Sara*, chirurgienne orthopédique dans un hôpital romand
Elle considère que la chirurgie n’est pas adaptée aux femmes et à un projet d’enfant: «Il faut beaucoup opérer pour se faire la main. Tomber enceinte, cela équivaut à ne pas opérer durant plusieurs mois et cela fait peur. Deux de mes connaissances ont arrêté en milieu de parcours, estimant qu’elles n’arriveraient jamais à avoir des enfants. Quant à moi, je me suis parfois dit que j’aurais choisi une autre discipline si j’avais su tout ce que la chirurgie impliquait au niveau personnel.»
La professeure Barbara Wildhaber, elle, l’assure: «C’est possible d’être à la fois mère et chirurgienne et je le rends possible pour mes collègues.
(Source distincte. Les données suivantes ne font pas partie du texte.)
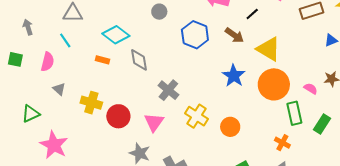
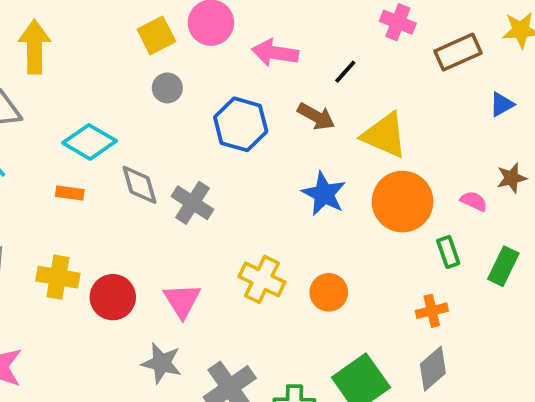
gray cross: (168, 90) -> (193, 203), moved
green rectangle: (294, 113) -> (448, 252), size x0.7
orange cross: (282, 143) -> (432, 311), turned -35

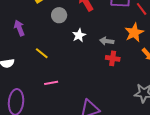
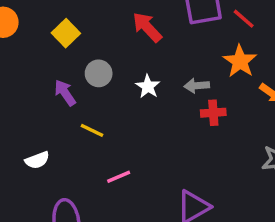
gray circle: (59, 15) -> (99, 73), moved
purple arrow: (19, 28) -> (65, 93), moved

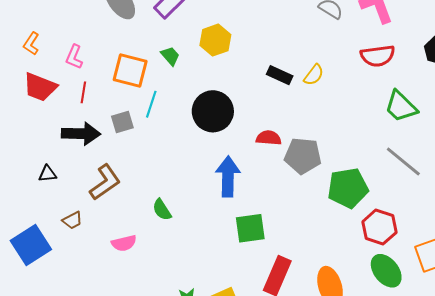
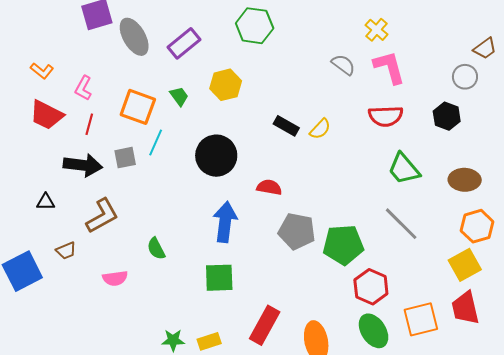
orange L-shape: (31, 44) -> (42, 71), turned -90
gray pentagon: (303, 156) -> (297, 231), moved
green square: (250, 228) -> (219, 278), moved

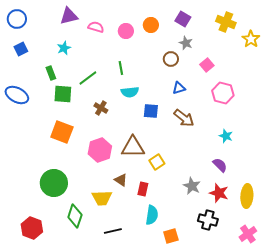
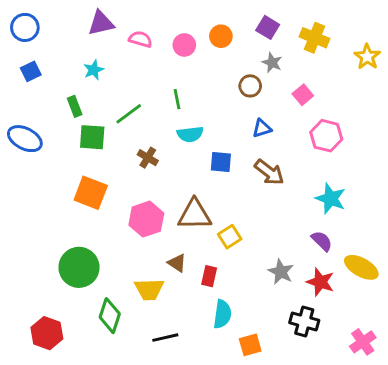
yellow cross: (226, 22) -> (315, 38), moved
cyan star: (226, 136) -> (331, 199), size x1.5
yellow ellipse: (247, 196) -> (361, 267), moved, turned -65

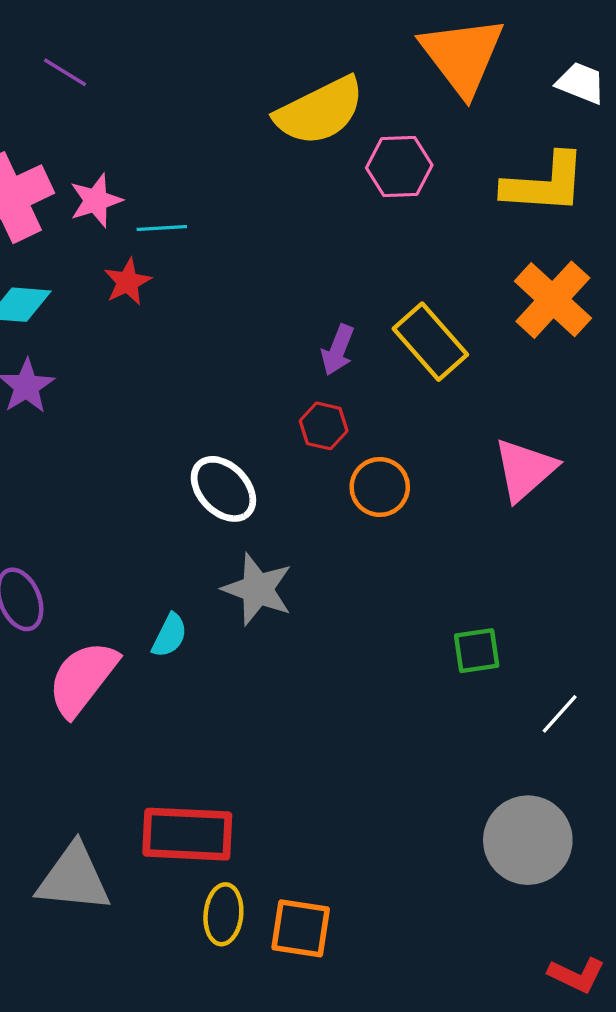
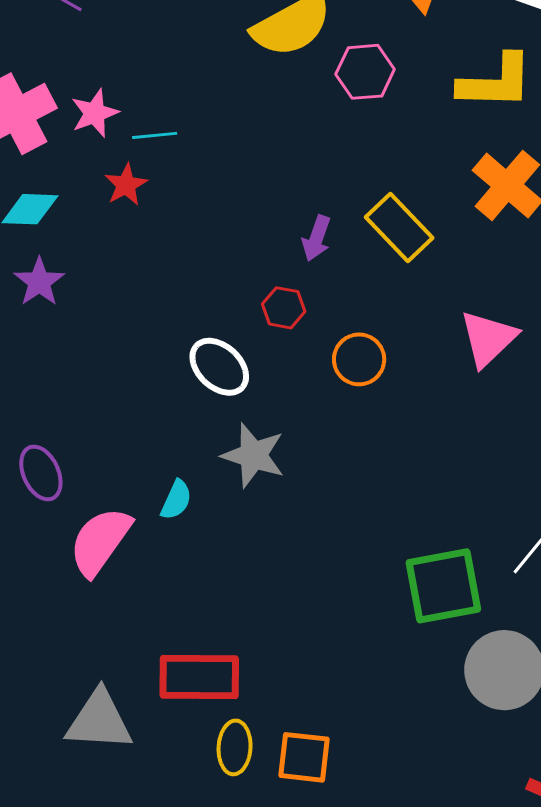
red hexagon: (324, 426) -> (284, 308), moved
green square: (477, 651) -> (443, 586), moved, size x1.8

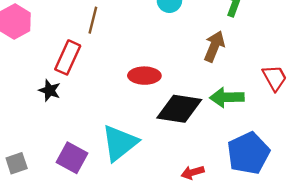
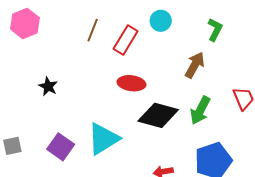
red rectangle: (68, 57) -> (126, 40), moved
green arrow: (227, 97) -> (200, 110), turned -68

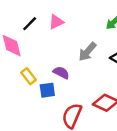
J’ai plusieurs femmes dans mon équipe et elles sont nombreuses à avoir des enfants.» Elle admet toutefois être consciente que tous les services ne bénéficient pas de telles conditions: «Il faut que le patron ou la patronne s’adapte aux femmes et rende possible le fait de concilier vie professionnelle et vie de famille. La crainte liée au fait de s’absenter plusieurs mois pour un congé maternité vient de l’environnement que nous créons.»
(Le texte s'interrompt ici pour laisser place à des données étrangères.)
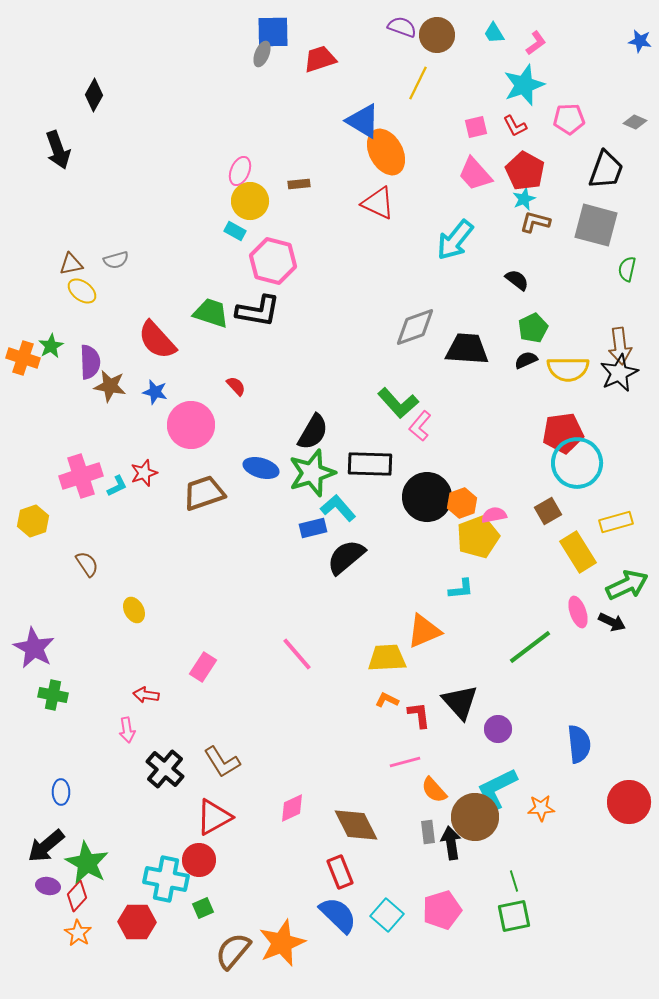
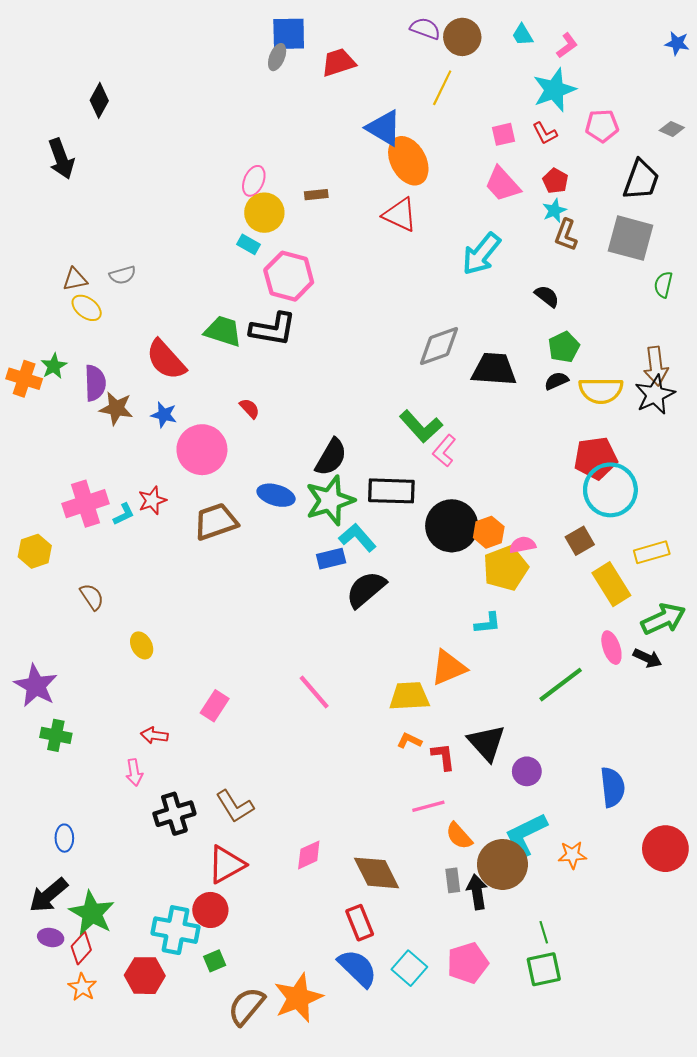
red pentagon: (525, 171) -> (555, 181), size x0.6
brown L-shape: (535, 222) -> (566, 235), turned -84
black cross: (165, 769) -> (174, 814), turned 33

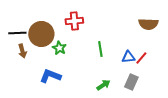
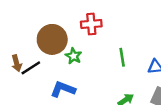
black line: (17, 33) -> (31, 68), moved, turned -30
brown arrow: (22, 51) -> (17, 63), moved

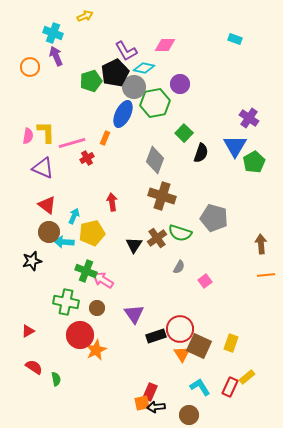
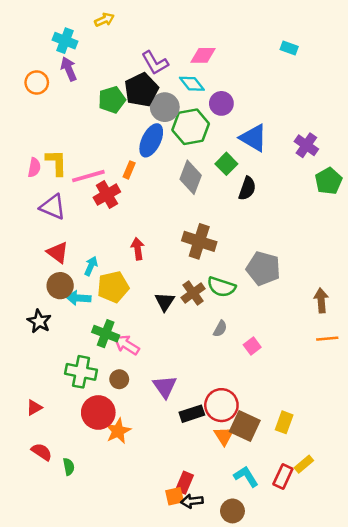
cyan diamond: (144, 68) -> (192, 84), moved, turned 40
blue triangle: (235, 146) -> (253, 138), moved, turned -30
red cross: (87, 158) -> (107, 195), size x1.5
gray diamond: (155, 160) -> (191, 177), moved
green pentagon: (254, 162) -> (329, 181), moved
black star: (32, 261) -> (39, 321), turned -30

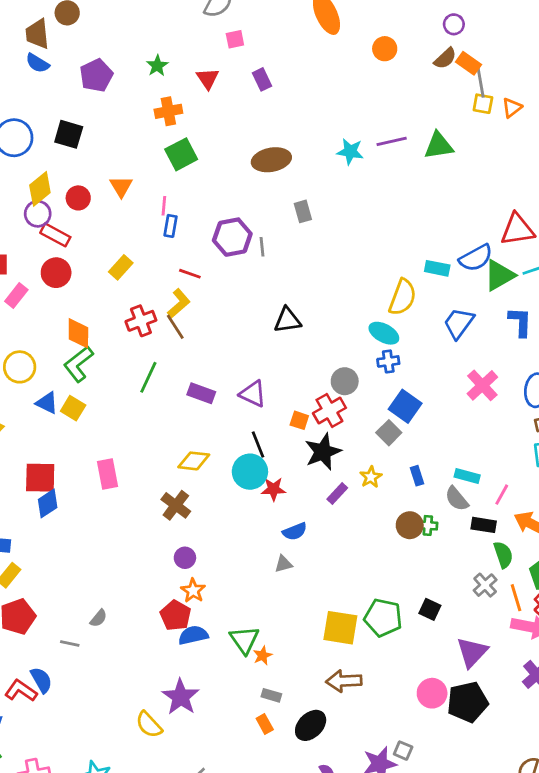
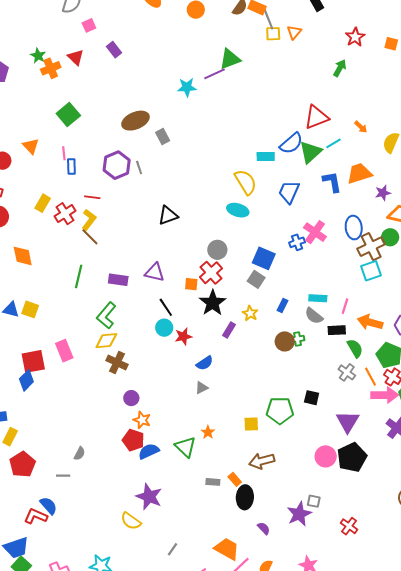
orange cross: (168, 111) -> (51, 68), moved
green triangle: (439, 146) -> (230, 59), moved
brown ellipse: (271, 160) -> (135, 121), moved
yellow semicircle: (403, 297) -> (246, 182), turned -40
red cross: (141, 321) -> (65, 214), moved
blue cross: (388, 361) -> (297, 242), moved
green L-shape: (78, 364) -> (106, 315), moved
yellow diamond: (194, 461) -> (106, 341), moved
cyan circle: (250, 472) -> (164, 328), size x0.7
blue rectangle: (417, 476) -> (282, 306), turned 56
red square: (40, 478) -> (33, 361), moved
yellow square: (340, 628) -> (251, 424), size x0.6
orange star: (263, 655) -> (208, 432), moved
orange rectangle: (265, 724) -> (235, 479), moved
black ellipse: (311, 725) -> (245, 497), turned -30

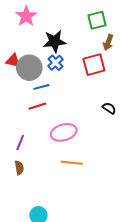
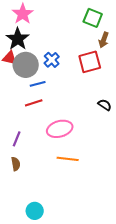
green square: (97, 20) -> (93, 18), turned 36
black star: (55, 41) -> (18, 39), moved, turned -30

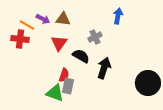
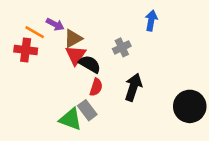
brown triangle: (63, 19) -> (73, 38), moved, turned -35
black semicircle: (81, 56) -> (90, 64), moved
red semicircle: (64, 75) -> (96, 87), moved
gray rectangle: (68, 86) -> (87, 110), turned -49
En faire plus que les hommes
Et quand les femmes choisissent la voie chirurgicale, doivent-elles prouver et travailler plus que leurs collègues masculins? «En 2024, malgré toute ma positivité, je ne peux toujours pas dire qu’une femme doit juste faire le travail comme un homme», ajoute-t-elle. La faute notamment aux préjugés qui pèsent encore sur elles: les menstruations, la maternité et une vie de famille.
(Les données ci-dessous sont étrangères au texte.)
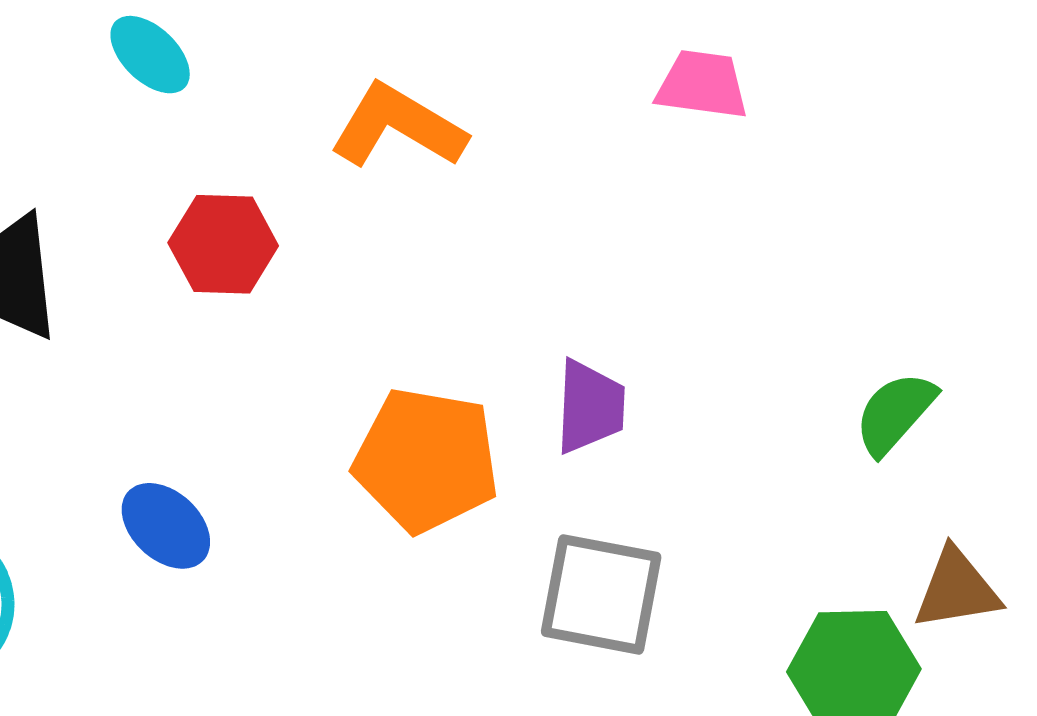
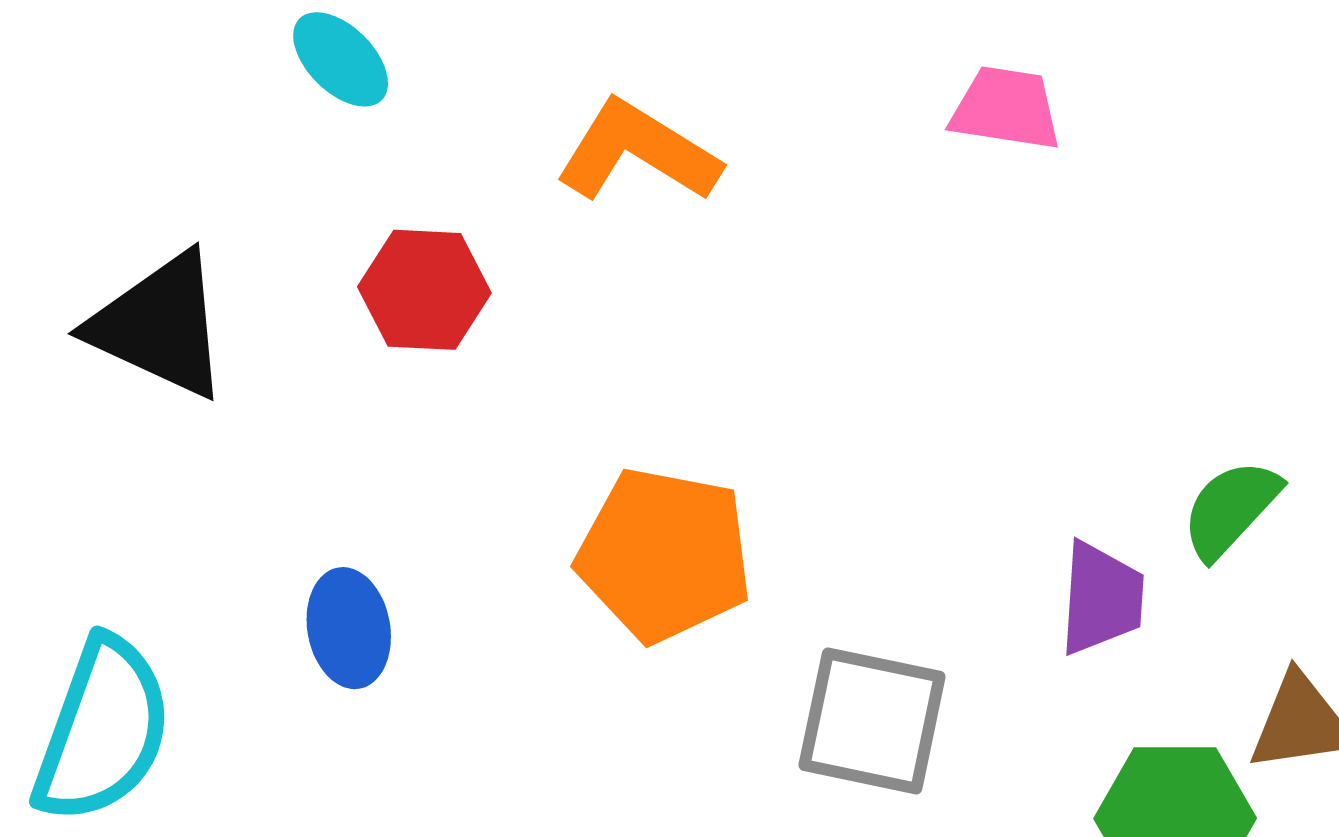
purple trapezoid: (590, 407) -> (1101, 598), moved
blue ellipse: (166, 526) -> (349, 628), turned 36

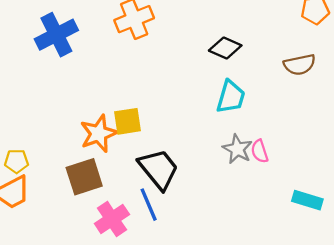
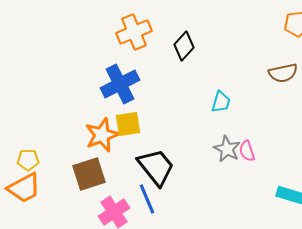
blue cross: (56, 35) -> (120, 84), moved
black diamond: (225, 48) -> (184, 46), moved, turned -72
cyan trapezoid: (231, 97) -> (221, 102), size x0.7

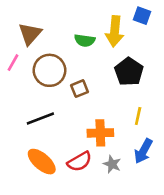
Devoir en faire plus que les hommes, Marion, étudiante en dernière année de médecine, l’a remarqué en stage dans un service de chirurgie: «Une des cheffes de clinique, dans une spécialité très masculine, avait une attitude beaucoup plus dure, plus violente, comme si face à ses collègues hommes, elle devait encore plus prouver qu’elle avait aussi sa place. Être témoin de ça ne m’a pas du tout donné envie de faire chirurgie. Devoir sans cesse prouver que l’on a sa place doit être épuisant au quotidien.»
Contenu externe
Les femmes sont très présentes dans les disciplines médicales les moins bien payées. Selon l’OFS, le salaire moyen en psychiatrie (68,4% de femmes) s’élevait à 137’317 francs en 2021 et à 108’635 francs en pédopsychiatrie (66,9% de femmes). La gynécologie-obstétrique (69,6% de femmes) fait exception, avec un revenu moyen de 248’275 francs en 2021. En chirurgie orthopédique, qui compte seulement 12,7% de femmes, le salaire moyen s’est élevé à 364’028 francs cette même année.
Selon plusieurs études, les femmes s’avèrent moins payées que leurs collègues masculins, quelles que soient les disciplines médicales. Plusieurs raisons peuvent expliquer cela. Selon une étude parue en 2021, à productivité égale, les femmes sont moins souvent et moins rapidement promues que les hommes. En outre, elles reçoivent de moins bonnes évaluations de la part de leurs supérieurs. De plus, des études menées sur plusieurs spécialités dans d’autres pays montrent que les femmes choisissent et facturent des procédures moins chères que les hommes et se retrouvent donc moins rémunérées.